• **TASK INSTRUCTIONS**: Render the text read from the pages in the material below as a single numbered list, one entry per line, omitting any blank lines. Leave the pictures out of the answer.
################
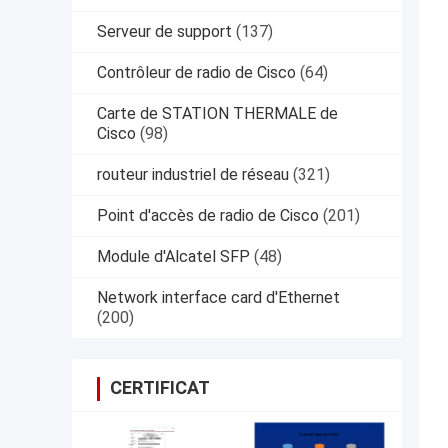
Serveur de support
(137)
Contrôleur de radio de Cisco
(64)
Carte de STATION THERMALE de
Cisco
(98)
routeur industriel de réseau
(321)
Point d'accès de radio de Cisco
(201)
Module d'Alcatel SFP
(48)
Network interface card d'Ethernet
(200)
CERTIFICAT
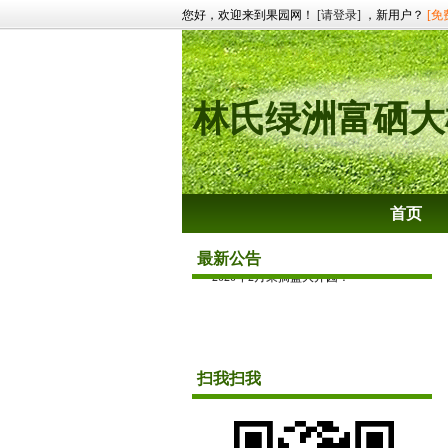
您好，欢迎来到果园网！
[请登录]
，新用户？
[免
林氏绿洲富硒大
首页
最新公告
欢迎光临林氏绿洲富硒大樱桃采摘基地！
扫我扫我
2020年2月采摘盛大开园！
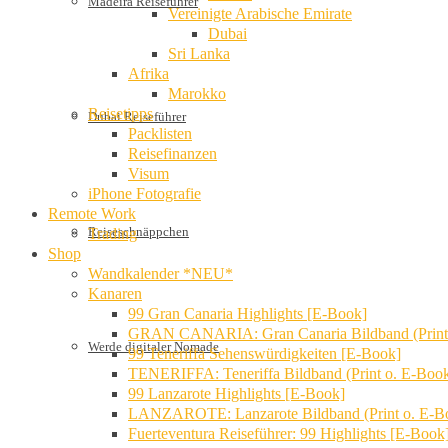
Madeira Reiseführer
Vereinigte Arabische Emirate
Dubai
Sri Lanka
Afrika
Marokko
Reisetipps
Dubai Reiseführer
Packlisten
Reisefinanzen
Visum
iPhone Fotografie
Remote Work
Reiseschnäppchen
Trading
Shop
Wandkalender *NEU*
Kanaren
99 Gran Canaria Highlights [E-Book]
GRAN CANARIA: Gran Canaria Bildband (Print
Werde digitaler Nomade
99 Teneriffa Sehenswürdigkeiten [E-Book]
TENERIFFA: Teneriffa Bildband (Print o. E-Boo
99 Lanzarote Highlights [E-Book]
LANZAROTE: Lanzarote Bildband (Print o. E-B
Fuerteventura Reiseführer: 99 Highlights [E-Book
################
• **TASK OUTPUT**:
1. Serveur de support
2. (137)
3. Contrôleur de radio de Cisco
4. (64)
5. Carte de STATION THERMALE de
6. Cisco
7. (98)
8. routeur industriel de réseau
9. (321)
10. Point d'accès de radio de Cisco
11. (201)
12. Module d'Alcatel SFP
13. (48)
14. Network interface card d'Ethernet
15. (200)
16. CERTIFICAT
17. 您好，欢迎来到果园网！
18. [请登录]
19. ，新用户？
20. [免
21. 林氏绿洲富硒大
22. 首页
23. 最新公告
24. 欢迎光临林氏绿洲富硒大樱桃采摘基地！
25. 扫我扫我
26. 2020年2月采摘盛大开园！
27. Madeira Reiseführer
28. Vereinigte Arabische Emirate
29. Dubai
30. Sri Lanka
31. Afrika
32. Marokko
33. Reisetipps
34. Dubai Reiseführer
35. Packlisten
36. Reisefinanzen
37. Visum
38. iPhone Fotografie
39. Remote Work
40. Reiseschnäppchen
41. Trading
42. Shop
43. Wandkalender *NEU*
44. Kanaren
45. 99 Gran Canaria Highlights [E-Book]
46. GRAN CANARIA: Gran Canaria Bildband (Print
47. Werde digitaler Nomade
48. 99 Teneriffa Sehenswürdigkeiten [E-Book]
49. TENERIFFA: Teneriffa Bildband (Print o. E-Boo
50. 99 Lanzarote Highlights [E-Book]
51. LANZAROTE: Lanzarote Bildband (Print o. E-B
52. Fuerteventura Reiseführer: 99 Highlights [E-Book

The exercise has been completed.